1: Walk on the red brick roads

These might look like pavements but they’re actually for the bikes and – more importantly – mopeds, so if you walk here, you risk an injury.

At the very least, you could get yelled at by a local and nothing is more mortifying for a tourist than being dissed by a resident. You’ve been warned, remember the phrase ‘Red is Dead’.

 

2: Eat an entire hash cake

Hash, weed, dope…call it what you like, it’s all sold openly in shops and cafes in Amsterdam, but if you’re tempted to indulge, remember that some hash cakes can be very, very strong – but, and here’s the really dangerous bit – they might take a couple of hours to have an effect.

Our guide told us that tourists often over indulge, gobbling down and entire cake after feeling nothing following the first couple of bites, and then they spend the rest of their visit in bed!

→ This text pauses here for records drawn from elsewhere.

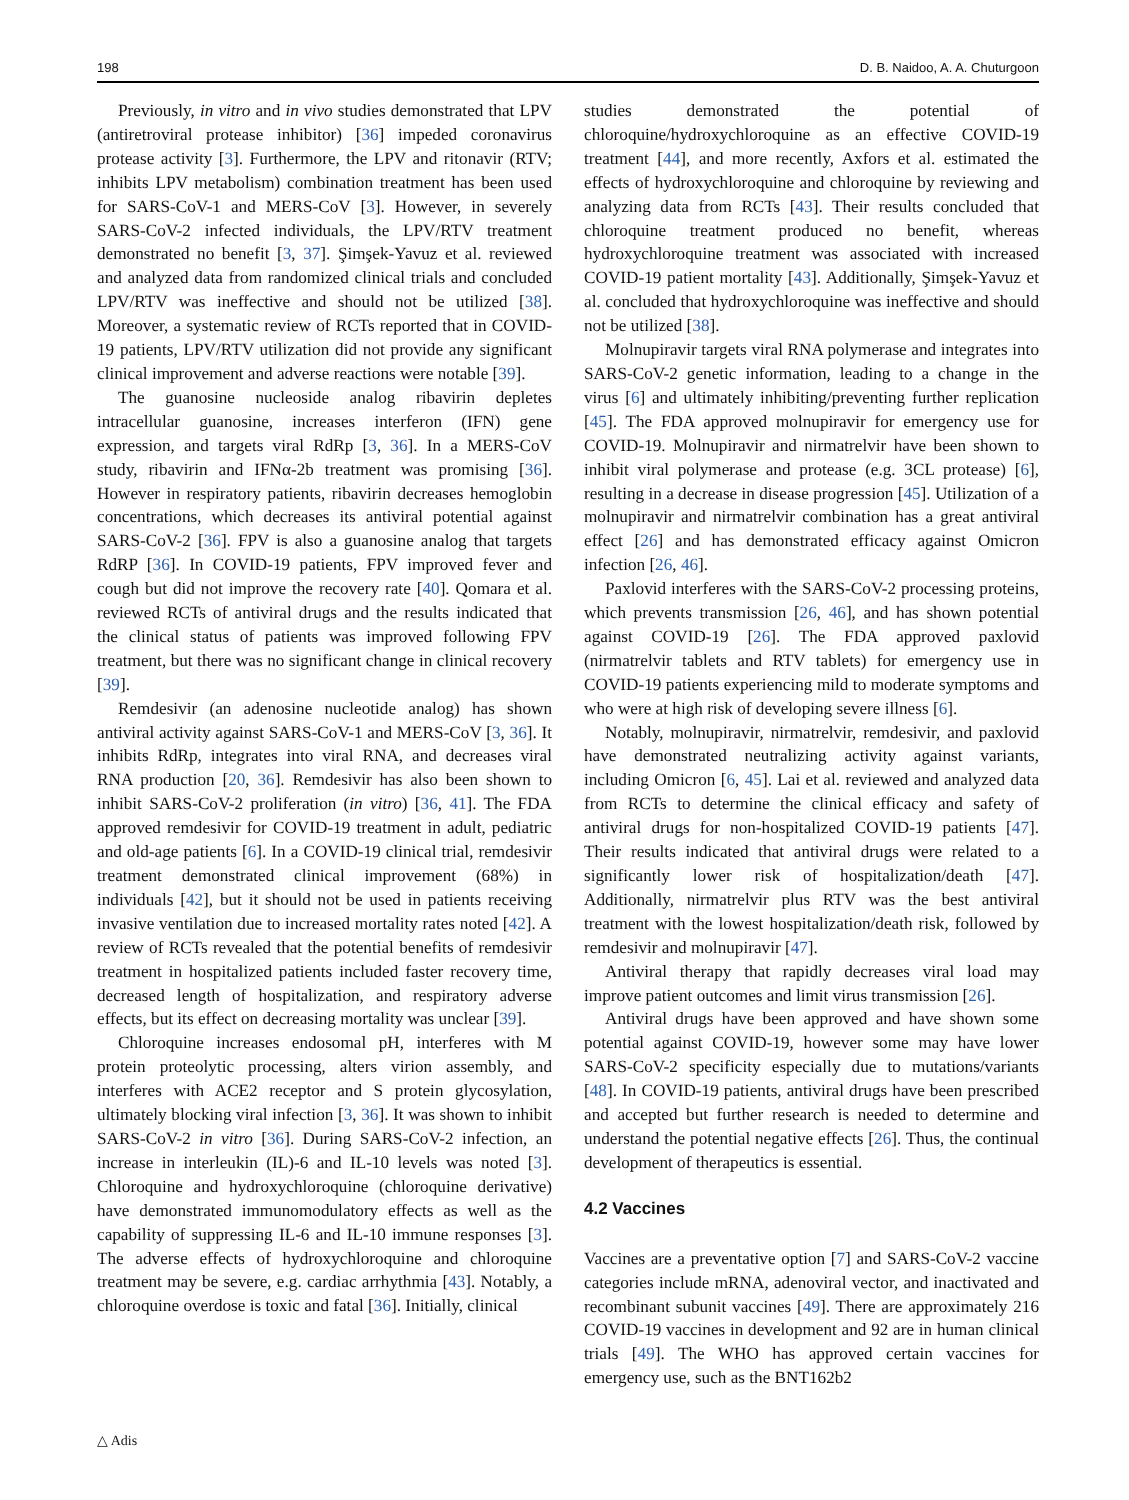198 D. B. Naidoo, A. A. Chuturgoon
Previously, in vitro and in vivo studies demonstrated that LPV (antiretroviral protease inhibitor) [36] impeded coronavirus protease activity [3]. Furthermore, the LPV and ritonavir (RTV; inhibits LPV metabolism) combination treatment has been used for SARS-CoV-1 and MERS-CoV [3]. However, in severely SARS-CoV-2 infected individuals, the LPV/RTV treatment demonstrated no benefit [3, 37]. Şimşek-Yavuz et al. reviewed and analyzed data from randomized clinical trials and concluded LPV/RTV was ineffective and should not be utilized [38]. Moreover, a systematic review of RCTs reported that in COVID-19 patients, LPV/RTV utilization did not provide any significant clinical improvement and adverse reactions were notable [39].
The guanosine nucleoside analog ribavirin depletes intracellular guanosine, increases interferon (IFN) gene expression, and targets viral RdRp [3, 36]. In a MERS-CoV study, ribavirin and IFNα-2b treatment was promising [36]. However in respiratory patients, ribavirin decreases hemoglobin concentrations, which decreases its antiviral potential against SARS-CoV-2 [36]. FPV is also a guanosine analog that targets RdRP [36]. In COVID-19 patients, FPV improved fever and cough but did not improve the recovery rate [40]. Qomara et al. reviewed RCTs of antiviral drugs and the results indicated that the clinical status of patients was improved following FPV treatment, but there was no significant change in clinical recovery [39].
Remdesivir (an adenosine nucleotide analog) has shown antiviral activity against SARS-CoV-1 and MERS-CoV [3, 36]. It inhibits RdRp, integrates into viral RNA, and decreases viral RNA production [20, 36]. Remdesivir has also been shown to inhibit SARS-CoV-2 proliferation (in vitro) [36, 41]. The FDA approved remdesivir for COVID-19 treatment in adult, pediatric and old-age patients [6]. In a COVID-19 clinical trial, remdesivir treatment demonstrated clinical improvement (68%) in individuals [42], but it should not be used in patients receiving invasive ventilation due to increased mortality rates noted [42]. A review of RCTs revealed that the potential benefits of remdesivir treatment in hospitalized patients included faster recovery time, decreased length of hospitalization, and respiratory adverse effects, but its effect on decreasing mortality was unclear [39].
Chloroquine increases endosomal pH, interferes with M protein proteolytic processing, alters virion assembly, and interferes with ACE2 receptor and S protein glycosylation, ultimately blocking viral infection [3, 36]. It was shown to inhibit SARS-CoV-2 in vitro [36]. During SARS-CoV-2 infection, an increase in interleukin (IL)-6 and IL-10 levels was noted [3]. Chloroquine and hydroxychloroquine (chloroquine derivative) have demonstrated immunomodulatory effects as well as the capability of suppressing IL-6 and IL-10 immune responses [3]. The adverse effects of hydroxychloroquine and chloroquine treatment may be severe, e.g. cardiac arrhythmia [43]. Notably, a chloroquine overdose is toxic and fatal [36]. Initially, clinical
studies demonstrated the potential of chloroquine/hydroxychloroquine as an effective COVID-19 treatment [44], and more recently, Axfors et al. estimated the effects of hydroxychloroquine and chloroquine by reviewing and analyzing data from RCTs [43]. Their results concluded that chloroquine treatment produced no benefit, whereas hydroxychloroquine treatment was associated with increased COVID-19 patient mortality [43]. Additionally, Şimşek-Yavuz et al. concluded that hydroxychloroquine was ineffective and should not be utilized [38].
Molnupiravir targets viral RNA polymerase and integrates into SARS-CoV-2 genetic information, leading to a change in the virus [6] and ultimately inhibiting/preventing further replication [45]. The FDA approved molnupiravir for emergency use for COVID-19. Molnupiravir and nirmatrelvir have been shown to inhibit viral polymerase and protease (e.g. 3CL protease) [6], resulting in a decrease in disease progression [45]. Utilization of a molnupiravir and nirmatrelvir combination has a great antiviral effect [26] and has demonstrated efficacy against Omicron infection [26, 46].
Paxlovid interferes with the SARS-CoV-2 processing proteins, which prevents transmission [26, 46], and has shown potential against COVID-19 [26]. The FDA approved paxlovid (nirmatrelvir tablets and RTV tablets) for emergency use in COVID-19 patients experiencing mild to moderate symptoms and who were at high risk of developing severe illness [6].
Notably, molnupiravir, nirmatrelvir, remdesivir, and paxlovid have demonstrated neutralizing activity against variants, including Omicron [6, 45]. Lai et al. reviewed and analyzed data from RCTs to determine the clinical efficacy and safety of antiviral drugs for non-hospitalized COVID-19 patients [47]. Their results indicated that antiviral drugs were related to a significantly lower risk of hospitalization/death [47]. Additionally, nirmatrelvir plus RTV was the best antiviral treatment with the lowest hospitalization/death risk, followed by remdesivir and molnupiravir [47].
Antiviral therapy that rapidly decreases viral load may improve patient outcomes and limit virus transmission [26].
Antiviral drugs have been approved and have shown some potential against COVID-19, however some may have lower SARS-CoV-2 specificity especially due to mutations/variants [48]. In COVID-19 patients, antiviral drugs have been prescribed and accepted but further research is needed to determine and understand the potential negative effects [26]. Thus, the continual development of therapeutics is essential.
4.2 Vaccines
Vaccines are a preventative option [7] and SARS-CoV-2 vaccine categories include mRNA, adenoviral vector, and inactivated and recombinant subunit vaccines [49]. There are approximately 216 COVID-19 vaccines in development and 92 are in human clinical trials [49]. The WHO has approved certain vaccines for emergency use, such as the BNT162b2
△ Adis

His best advice was to start with a nibble and wait a while to see if it’s having an effect – and take advice from the vendor. If they tell you it’s strong, trust them, they know what they’re talking about. Ignore them and your Amsterdam trip could be ruined.

 

 

3: Buy cheese in the 9 Streets

This is the most touristy bit of Amsterdam, the nine street (de 9 straatjes) that criss-cross the city’ s canals, which are full of intriguing boutiques and delis selling gorgeous (but over-priced) items targeted at visitors.

As this is Holland, you’ll find plenty of places to buy cheese, but, say locals, you should try to resist for the sake of your pocket.

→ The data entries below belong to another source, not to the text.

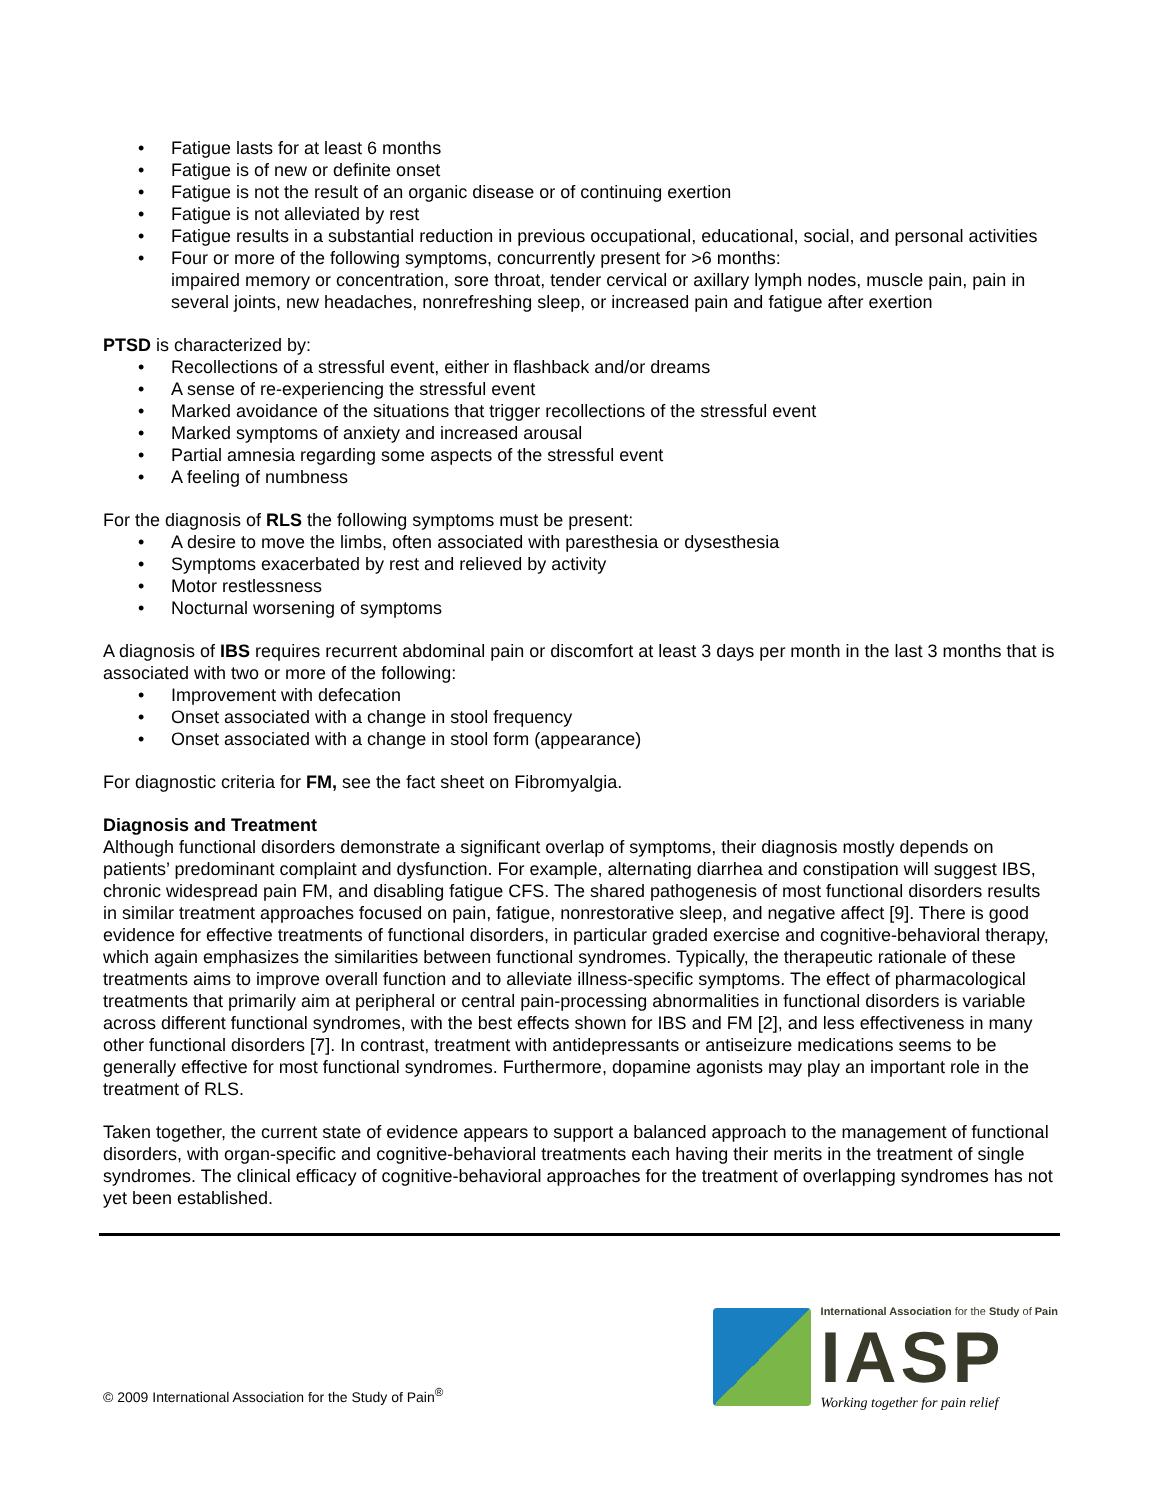• Fatigue lasts for at least 6 months
• Fatigue is of new or definite onset
• Fatigue is not the result of an organic disease or of continuing exertion
• Fatigue is not alleviated by rest
• Fatigue results in a substantial reduction in previous occupational, educational, social, and personal activities
• Four or more of the following symptoms, concurrently present for >6 months:
impaired memory or concentration, sore throat, tender cervical or axillary lymph nodes, muscle pain, pain in several joints, new headaches, nonrefreshing sleep, or increased pain and fatigue after exertion
PTSD is characterized by:
• Recollections of a stressful event, either in flashback and/or dreams
• A sense of re-experiencing the stressful event
• Marked avoidance of the situations that trigger recollections of the stressful event
• Marked symptoms of anxiety and increased arousal
• Partial amnesia regarding some aspects of the stressful event
• A feeling of numbness
For the diagnosis of RLS the following symptoms must be present:
• A desire to move the limbs, often associated with paresthesia or dysesthesia
• Symptoms exacerbated by rest and relieved by activity
• Motor restlessness
• Nocturnal worsening of symptoms
A diagnosis of IBS requires recurrent abdominal pain or discomfort at least 3 days per month in the last 3 months that is associated with two or more of the following:
• Improvement with defecation
• Onset associated with a change in stool frequency
• Onset associated with a change in stool form (appearance)
For diagnostic criteria for FM, see the fact sheet on Fibromyalgia.
Diagnosis and Treatment
Although functional disorders demonstrate a significant overlap of symptoms, their diagnosis mostly depends on patients’ predominant complaint and dysfunction. For example, alternating diarrhea and constipation will suggest IBS, chronic widespread pain FM, and disabling fatigue CFS. The shared pathogenesis of most functional disorders results in similar treatment approaches focused on pain, fatigue, nonrestorative sleep, and negative affect [9]. There is good evidence for effective treatments of functional disorders, in particular graded exercise and cognitive-behavioral therapy, which again emphasizes the similarities between functional syndromes. Typically, the therapeutic rationale of these treatments aims to improve overall function and to alleviate illness-specific symptoms. The effect of pharmacological treatments that primarily aim at peripheral or central pain-processing abnormalities in functional disorders is variable across different functional syndromes, with the best effects shown for IBS and FM [2], and less effectiveness in many other functional disorders [7]. In contrast, treatment with antidepressants or antiseizure medications seems to be generally effective for most functional syndromes. Furthermore, dopamine agonists may play an important role in the treatment of RLS.
Taken together, the current state of evidence appears to support a balanced approach to the management of functional disorders, with organ-specific and cognitive-behavioral treatments each having their merits in the treatment of single syndromes. The clinical efficacy of cognitive-behavioral approaches for the treatment of overlapping syndromes has not yet been established.
© 2009 International Association for the Study of Pain<sup>®</sup>
International Association for the Study of Pain
IASP
Working together for pain relief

Full disclosure: I bought cheese from one of these shops, it was delicious, but I could have bought it much cheaper in my local Sainsbury’s in London!

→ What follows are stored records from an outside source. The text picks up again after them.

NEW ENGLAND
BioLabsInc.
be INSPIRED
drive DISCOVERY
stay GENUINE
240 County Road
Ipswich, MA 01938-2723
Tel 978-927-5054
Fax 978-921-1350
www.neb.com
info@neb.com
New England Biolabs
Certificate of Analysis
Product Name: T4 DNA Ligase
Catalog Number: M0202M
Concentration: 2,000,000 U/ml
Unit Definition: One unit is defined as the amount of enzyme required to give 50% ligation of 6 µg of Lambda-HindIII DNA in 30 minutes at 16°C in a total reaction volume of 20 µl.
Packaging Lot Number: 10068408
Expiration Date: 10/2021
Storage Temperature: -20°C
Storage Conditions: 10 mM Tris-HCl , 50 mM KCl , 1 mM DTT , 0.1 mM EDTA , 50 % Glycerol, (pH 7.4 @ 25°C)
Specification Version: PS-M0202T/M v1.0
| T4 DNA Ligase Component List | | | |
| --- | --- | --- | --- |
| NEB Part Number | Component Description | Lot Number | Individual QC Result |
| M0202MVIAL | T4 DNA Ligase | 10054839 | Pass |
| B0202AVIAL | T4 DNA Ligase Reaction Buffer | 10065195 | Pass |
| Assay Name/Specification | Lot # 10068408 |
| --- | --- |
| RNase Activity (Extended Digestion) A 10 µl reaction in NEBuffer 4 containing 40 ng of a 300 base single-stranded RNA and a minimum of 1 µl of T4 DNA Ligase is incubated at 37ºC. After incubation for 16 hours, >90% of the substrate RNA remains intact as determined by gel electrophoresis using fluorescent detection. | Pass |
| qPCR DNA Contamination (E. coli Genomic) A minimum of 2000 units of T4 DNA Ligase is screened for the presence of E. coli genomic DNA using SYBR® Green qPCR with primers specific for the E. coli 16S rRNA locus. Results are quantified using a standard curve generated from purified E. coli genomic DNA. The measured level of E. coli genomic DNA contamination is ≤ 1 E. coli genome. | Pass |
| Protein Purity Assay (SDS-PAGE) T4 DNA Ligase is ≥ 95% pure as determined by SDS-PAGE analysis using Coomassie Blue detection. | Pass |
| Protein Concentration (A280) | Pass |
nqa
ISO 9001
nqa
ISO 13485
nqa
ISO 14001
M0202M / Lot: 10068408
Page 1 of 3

There are much cheaper places to buy delicious cheese in Amsterdam, you just need to avoid the tourist traps.

 

 



4: Change your plans if it’s raining

It rains a lot in Amsterdam so there’s no point cancelling that bike ride or canal boat tour you’ve booked if the weather forecast is rubbish because the chances are it will be rubbish the next day too. Just roll with it and hope that the rain stops for at least some of the time.

We nearly cancelled our bike tour one morning when it was pouring but our guide promised us the rain would stop within 30 minutes and he was right. In the meantime, he handed us ponchos and we only felt a little bit daft because everyone else – including the locals – was wearing them too.

 

 

 

Amsterdam trip

5: Wear stilettos

I seem to advise this for almost every city break destination, so many of them have cobbled streets and Amsterdam is no exception. Where flats or sturdy heels instead, your neck will thank you.

 

6: Take cabs

There’s nothing wrong with taxis in Amsterdam, but they’re probably unnecessary. It’s easy to walk around, the heavy traffic and one-way systems mean that it’s often faster on two feet too, and if you’re going a long way, there’s a good public transport system.

 

7: Try to get a selfie at the IAmsterdam sign at Museumplein

Too many tourists tried to do that and, due to fears of overcrowding, the sign was removed in 2019. To be honest, it was nigh on impossible to get a selfie there anyway, the crowds were so big. Now you’ll have to snatch a selfie at the alternative sign at Schiphol Airport, or go to wwwiamsterdam.com and find out where the letters, which are going on a tour of the city and other areas, have been moved to.

 

Amsterdam trip

 

8: Fall in a canal

Before going on a trip to Amsterdam with a group of girlfriends, I Googled ‘how many people fall into Amsterdam’s canals each year’, mainly because I have one very clumsy friend and I was aware that there are no railings down the side. I was a bit worried to see that there are about 20 drownings a year including, tragically, a 21 year old British man in May 2018. Apparently most of these incidents involve alcohol – quite a few are men who fall in while peeing over the side. Take care.

 

9: Wear clogs

I know it’s Holland, but no-one wears them. Seriously.